Some companies say the palm oil they buy is not linked to deforestation. However, many are unable to say with confidence that the palm oil they use is not driving the destruction of rainforests or threatening endangered species.
The United Nations Environment Programme (UNEP) supports collaboration between the international conservation community and palm oil developers in order to create sustainable strategies that will save fragile ecosystems and the species that inhabit them. Their 2016 report, Palm Oil Paradox: Sustainable Solutions to Save the Great Apes, includes steps required to ensure that the loss of biodiversity that has occurred in Southeast Asia are not repeated as oil palm plantations now expand into Africa.

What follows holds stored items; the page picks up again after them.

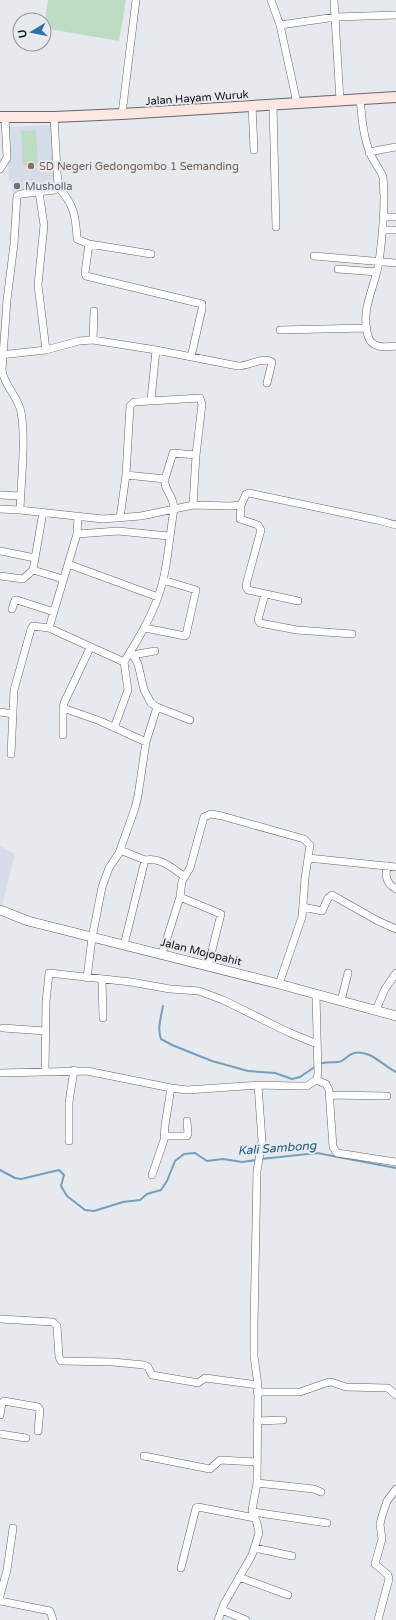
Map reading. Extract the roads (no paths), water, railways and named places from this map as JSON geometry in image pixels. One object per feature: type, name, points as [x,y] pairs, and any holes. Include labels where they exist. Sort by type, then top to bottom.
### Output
[{"type":"main road","name":"Jalan Hayam Wuruk","points":[[3,117],[54,117],[122,114],[396,97]]},
{"type":"street","points":[[122,114],[136,0]]},
{"type":"street","points":[[271,0],[280,24],[297,103]]},
{"type":"street","points":[[334,0],[340,101]]},
{"type":"street","points":[[280,24],[336,17],[396,15]]},
{"type":"street","points":[[360,99],[363,129],[370,152],[383,179],[383,230],[377,272],[366,308],[367,328],[369,339],[375,346],[396,346]]},
{"type":"street","points":[[273,105],[276,227]]},
{"type":"street","points":[[252,106],[254,150]]},
{"type":"street","points":[[0,169],[6,158],[3,117]]},
{"type":"street","points":[[54,117],[58,187],[67,196],[75,216],[77,239],[89,244],[151,254]]},
{"type":"street","points":[[370,152],[396,147]]},
{"type":"street","points":[[20,510],[22,444],[21,411],[14,394],[4,378],[1,355],[17,196],[21,194],[55,190],[58,187]]},
{"type":"street","points":[[38,192],[44,225],[38,285],[46,350]]},
{"type":"street","points":[[384,217],[396,217]]},
{"type":"street","points":[[383,230],[396,230]]},
{"type":"street","points":[[89,244],[85,272],[86,276],[202,304],[191,358]]},
{"type":"street","points":[[314,256],[396,263]]},
{"type":"street","points":[[338,269],[377,272]]},
{"type":"street","points":[[92,340],[94,311]]},
{"type":"street","points":[[280,330],[367,328]]},
{"type":"street","points":[[1,355],[46,350],[79,341],[92,340],[156,350],[238,366],[251,364],[264,359],[270,360],[272,362],[267,383]]},
{"type":"street","points":[[151,400],[156,350]]},
{"type":"street","points":[[120,518],[126,475],[130,406],[134,402],[201,398],[202,404],[196,455],[193,505]]},
{"type":"street","points":[[124,662],[133,654],[158,597],[163,580],[174,509],[174,499],[165,486],[165,479],[172,453],[196,455]]},
{"type":"street","points":[[126,475],[165,479]]},
{"type":"street","points":[[298,601],[250,591],[246,587],[261,530],[258,525],[241,519],[241,505],[246,494],[249,493],[396,525]]},
{"type":"street","points":[[0,495],[21,496]]},
{"type":"street","points":[[0,510],[43,512],[103,519],[145,515],[193,505],[241,505]]},
{"type":"street","points":[[0,576],[23,579],[33,570],[43,512]]},
{"type":"street","points":[[49,628],[77,534],[78,517]]},
{"type":"street","points":[[77,534],[118,531],[169,536]]},
{"type":"street","points":[[0,551],[35,558]]},
{"type":"street","points":[[68,564],[158,597]]},
{"type":"street","points":[[33,570],[63,579]]},
{"type":"street","points":[[145,628],[186,635],[196,590],[163,580]]},
{"type":"street","points":[[265,594],[258,620],[260,623],[297,630],[352,634]]},
{"type":"street","points":[[12,609],[15,600],[17,600],[54,612]]},
{"type":"street","points":[[11,754],[15,684],[31,629],[34,626],[49,628],[90,648],[124,662]]},
{"type":"street","points":[[63,735],[64,703],[90,648]]},
{"type":"street","points":[[133,654],[155,651]]},
{"type":"street","points":[[133,654],[138,664],[147,697],[151,703],[157,707],[190,720]]},
{"type":"street","points":[[114,728],[128,690],[124,662]]},
{"type":"street","points":[[87,978],[92,938],[102,887],[109,868],[120,850],[138,796],[146,742],[157,707]]},
{"type":"street","points":[[63,708],[146,742]]},
{"type":"street","points":[[0,712],[13,714]]},
{"type":"street","points":[[162,954],[180,897],[182,881],[190,868],[204,818],[211,814],[304,839],[310,845],[305,878],[302,917],[279,984]]},
{"type":"street","points":[[120,850],[145,860],[158,860],[185,877]]},
{"type":"street","points":[[308,858],[396,867]]},
{"type":"street","points":[[124,945],[145,860]]},
{"type":"street","points":[[387,866],[385,876],[386,879],[396,889]]},
{"type":"street","points":[[303,907],[322,911],[328,898],[332,895],[378,921],[396,929]]},
{"type":"street","points":[[180,897],[222,914],[208,966]]},
{"type":"street","name":"Jalan Mojopahit","points":[[0,910],[28,921],[279,984],[396,1016]]},
{"type":"street","points":[[45,1072],[46,1002],[49,973],[131,982],[170,989],[193,990],[211,995],[317,1044]]},
{"type":"street","points":[[341,1001],[348,973]]},
{"type":"street","points":[[376,1010],[385,989],[396,973]]},
{"type":"street","points":[[102,979],[103,1018]]},
{"type":"street","points":[[0,1073],[74,1070],[97,1072],[187,1090],[258,1086],[307,1086],[317,1077],[316,994]]},
{"type":"street","points":[[3,1028],[45,1030]]},
{"type":"street","points":[[69,1141],[69,1102],[74,1070]]},
{"type":"street","points":[[317,1077],[326,1084],[330,1095],[333,1147],[335,1151],[344,1154],[396,1162]]},
{"type":"street","points":[[218,1620],[255,1548],[259,1533],[254,1515],[257,1483],[257,1388],[254,1356],[254,1326],[258,1166],[262,1141],[258,1086]]},
{"type":"street","points":[[152,1175],[163,1146],[171,1088]]},
{"type":"street","points":[[330,1095],[387,1096]]},
{"type":"street","points":[[165,1136],[187,1136],[187,1121]]},
{"type":"street","points":[[0,1319],[53,1322],[57,1326],[59,1357],[61,1361],[113,1362],[144,1365],[148,1367],[152,1375],[198,1383],[205,1378],[257,1388],[300,1392],[331,1382],[346,1387],[388,1388],[396,1395]]},
{"type":"street","points":[[0,1415],[4,1401],[38,1407],[40,1412],[38,1431]]},
{"type":"street","points":[[257,1421],[283,1420]]},
{"type":"street","points":[[0,1434],[26,1438]]},
{"type":"street","points":[[144,1456],[210,1469],[220,1460],[257,1462]]},
{"type":"street","points":[[257,1483],[314,1489],[321,1492]]},
{"type":"street","points":[[378,1620],[389,1579],[388,1575],[375,1564],[382,1539],[380,1521],[387,1501],[396,1489]]},
{"type":"street","points":[[181,1568],[196,1508],[198,1507],[327,1523]]},
{"type":"street","points":[[0,1596],[7,1570],[13,1528]]},
{"type":"street","points":[[255,1548],[292,1556]]},
{"type":"street","points":[[240,1577],[288,1595]]},
{"type":"street","points":[[0,1601],[50,1611],[52,1620]]},
{"type":"street","points":[[222,1610],[246,1620]]},
{"type":"waterway","points":[[163,1006],[159,1027],[161,1039],[212,1061],[248,1071],[275,1073],[292,1079],[300,1077],[316,1066]]},
{"type":"waterway","points":[[320,1064],[340,1062],[354,1053],[360,1053],[371,1056],[396,1072]]},
{"type":"waterway","name":"Kali Sambong","points":[[0,1170],[15,1178],[21,1179],[59,1170],[64,1175],[61,1186],[67,1196],[85,1210],[94,1211],[123,1202],[140,1200],[147,1194],[161,1190],[167,1181],[175,1161],[184,1154],[195,1153],[207,1161],[223,1159],[242,1162],[257,1160]]},
{"type":"waterway","name":"Kali Sambong","points":[[261,1159],[317,1153],[396,1168]]},
{"type":"place","name":"SD Negeri Gedongombo 1 Semanding","points":[[31,166]]},
{"type":"place","name":"Musholla","points":[[17,186]]}]
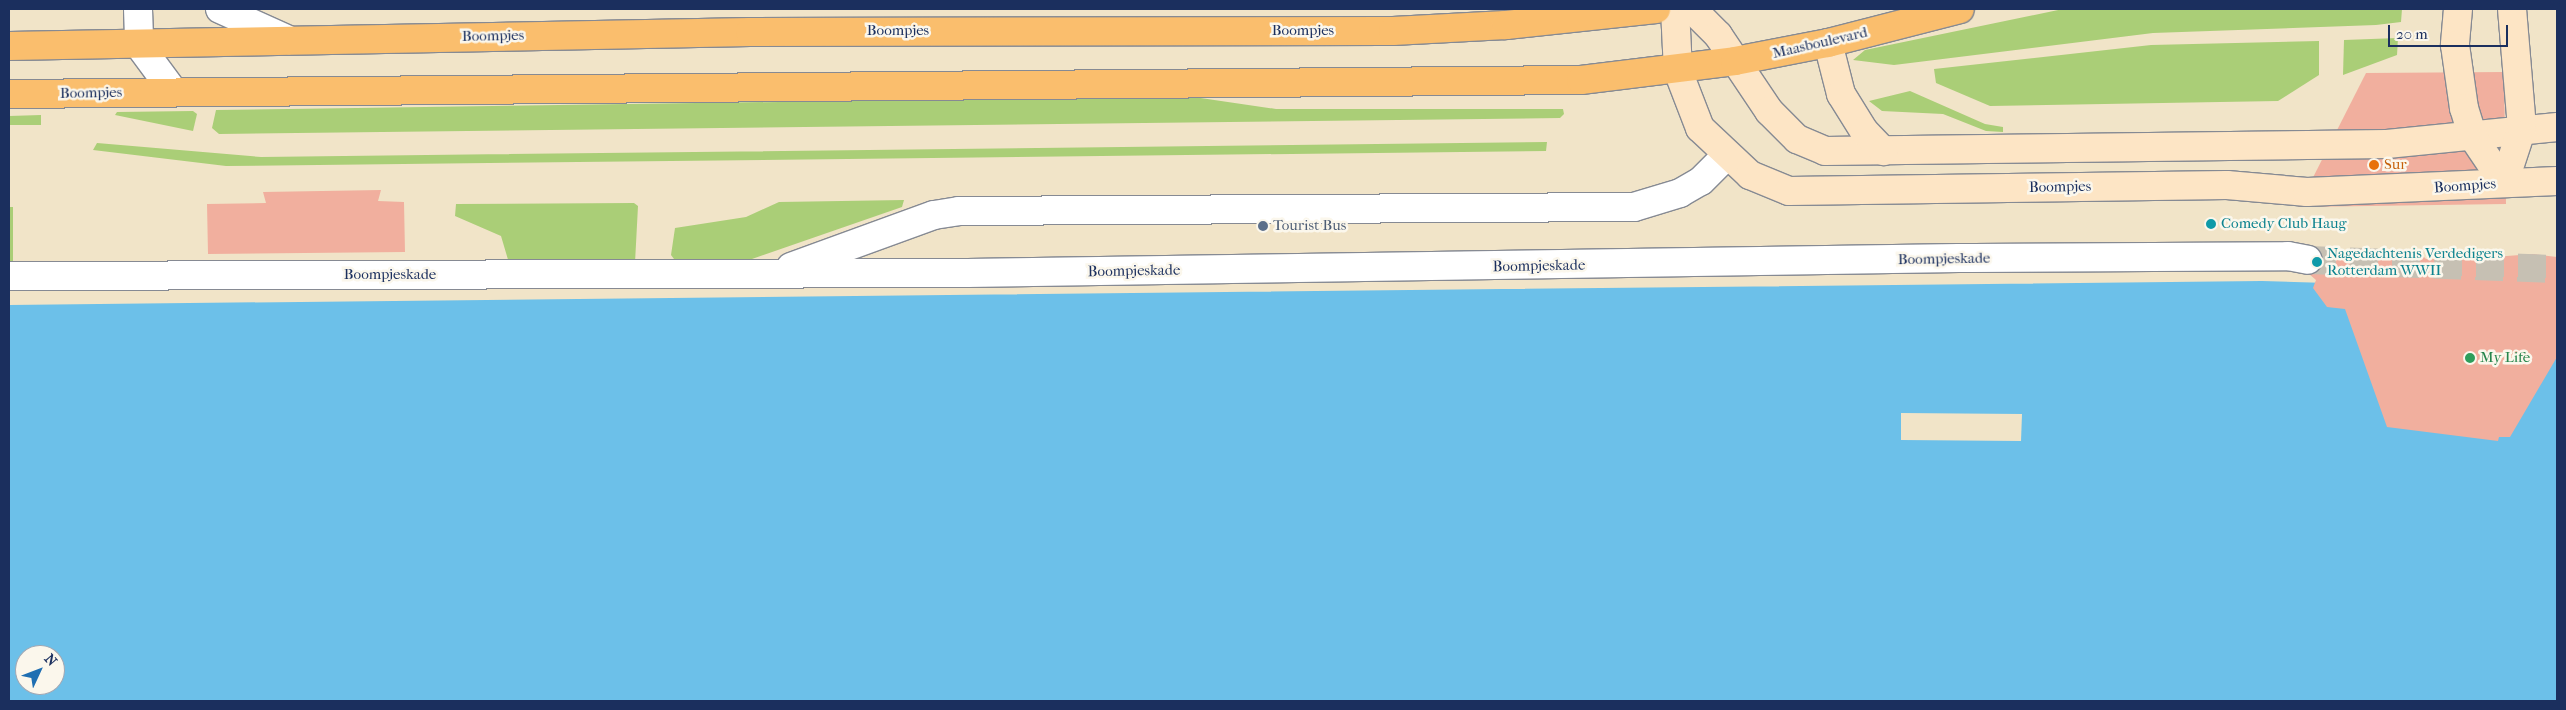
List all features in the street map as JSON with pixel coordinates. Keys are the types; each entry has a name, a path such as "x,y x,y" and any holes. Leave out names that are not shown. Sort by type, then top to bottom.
{"main road":[{"name":"Boompjes","path":"9,46 139,46 290,40 760,32 1393,31 1506,25 1656,9"},
{"name":"Boompjes","path":"1675,9 1678,71 1700,128 1726,156 1760,181 1789,191 2227,185 2308,192 2557,181"},
{"path":"1692,9 1705,18 1735,61 1753,93 1797,139 1825,151 2225,149 2473,138 2522,128 2557,127"},
{"name":"Maasboulevard","path":"1678,71 1828,43 1960,9"},
{"path":"2458,9 2456,52 2473,138 2504,183"},
{"path":"2504,183 2522,128 2512,9"},
{"path":"1828,43 1841,94 1864,132 1883,151"},
{"name":"Boompjes","path":"9,94 1581,80 1678,71"}],"street":[{"path":"138,9 139,46 173,92"},
{"path":"220,9 290,40"},
{"name":"Boompjeskade","path":"771,274 952,211 1634,207 1680,193 1701,181 1726,156"},
{"name":"Boompjeskade","path":"9,276 771,274 1959,258 2288,256 2308,260"}],"green space":[{"path":"2063,9 2402,9 2401,22 2376,25 2153,33 1894,65 1853,60 1865,50"},
{"path":"2398,38 2397,55 2343,75 2344,40"},
{"path":"2319,41 2319,75 2278,101 1990,106 1936,83 1934,69 2151,45"},
{"path":"1910,91 1985,124 2003,127 2003,132 1986,131 1943,114 1882,111 1869,101"},
{"path":"1187,96 1276,109 1563,109 1564,114 1560,118 219,134 212,128 216,110"},
{"path":"193,111 197,114 193,131 115,115 117,112"},
{"path":"41,115 41,125 9,125 9,116"},
{"path":"1547,142 1546,151 226,166 93,150 97,143 261,157"},
{"path":"904,200 902,207 752,259 674,259 671,255 675,228 746,217 779,202"},
{"path":"634,203 638,206 635,263 509,263 501,236 455,216 456,204"},
{"path":"9,207 13,207 13,266 9,266"}],"water":[{"path":"2262,281 2557,290 2557,701 9,701 9,305"}],"pier":[{"path":"1901,413 2022,414 2021,441 1901,440"}],"building":[{"path":"2504,72 2506,204 2298,207 2366,73"},
{"path":"381,190 378,201 404,202 405,252 208,254 207,204 266,203 263,192"},
{"path":"2478,254 2481,258 2533,254 2557,257 2557,357 2510,437 2499,437 2498,441 2387,427 2345,309 2327,307 2313,288 2316,280 2301,267 2315,260 2363,259 2367,255 2371,259 2419,259 2422,255 2426,259 2474,258"}],"tunnel":[{"path":"2308,260 2557,269"}],"place":[{"name":"Sur","path":"2374,165"},
{"name":"Comedy Club Haug","path":"2211,224"},
{"name":"Tourist Bus","path":"1263,226"},
{"name":"Nagedachtenis Verdedigers Rotterdam WWII","path":"2317,262"},
{"name":"My Life","path":"2470,358"}]}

Sustainable production of palm oil must include solid promises that any expansion growth does not come at the expense of forest habitats through direct or indirect deforestation.
Government regulation and public pressure are required to ensure that palm oil production and the expansion of oil palm plantations occurs in ways that protect biodiversity-rich ecosystems and prevents further deforestation. The scale of demand for palm oil is also a big issue as it’s now used in more products than ever before. The power you have is to vote with your wallet!
For more details and references see: www.viva.org.uk/environment-report/palm-oil
Practical hints and tips
If you want to reduce your palm oil consumption, here are a few suggestions:
- Use the most ethical brand of margarine you can afford. This is Ethical Consumer's breakdown of all the major brands: www.ethicalconsumer.org/buyersguides/food/margarineandspreads.aspx At the time of writing (October 2018) the only palm-oil-free margarine on the market is by a brand called Naturli.
- Reduce your use of items that contain palm oil – eg margarine, biscuits, ready-made pastry etc. www.ethicalconsumer.org/shoppingethically/palmoilfreelist.aspx
- Replace margarine with nut and seed butters (eg cashew and almond butter or tahini). Avoid those brands of peanut butter that include palm oil and buy a more ‘wholefood’ version.
- Make your own vegan butter - Vegan Recipe Club recipe coming soon!
- Use organic coconut oil – use sparingly as it is very high in saturated fat – but can be useful in cakes and for frying.
- Use oil in home baking – most cakes work fine with plain vegetable or rapeseed oil instead of margarine. We’ve got plenty of margarine-free cake recipes on the Vegan Recipe Club, for example:
- Make your own pastry using oil or palm oil-free margarine.
- If you have time, cooking from scratch and avoiding certain types of ready-made food and junk food will help. Clearly, this isn’t always possible, particularly if you lead a very busy life or travel a lot, but make a start at something you can do and work from that.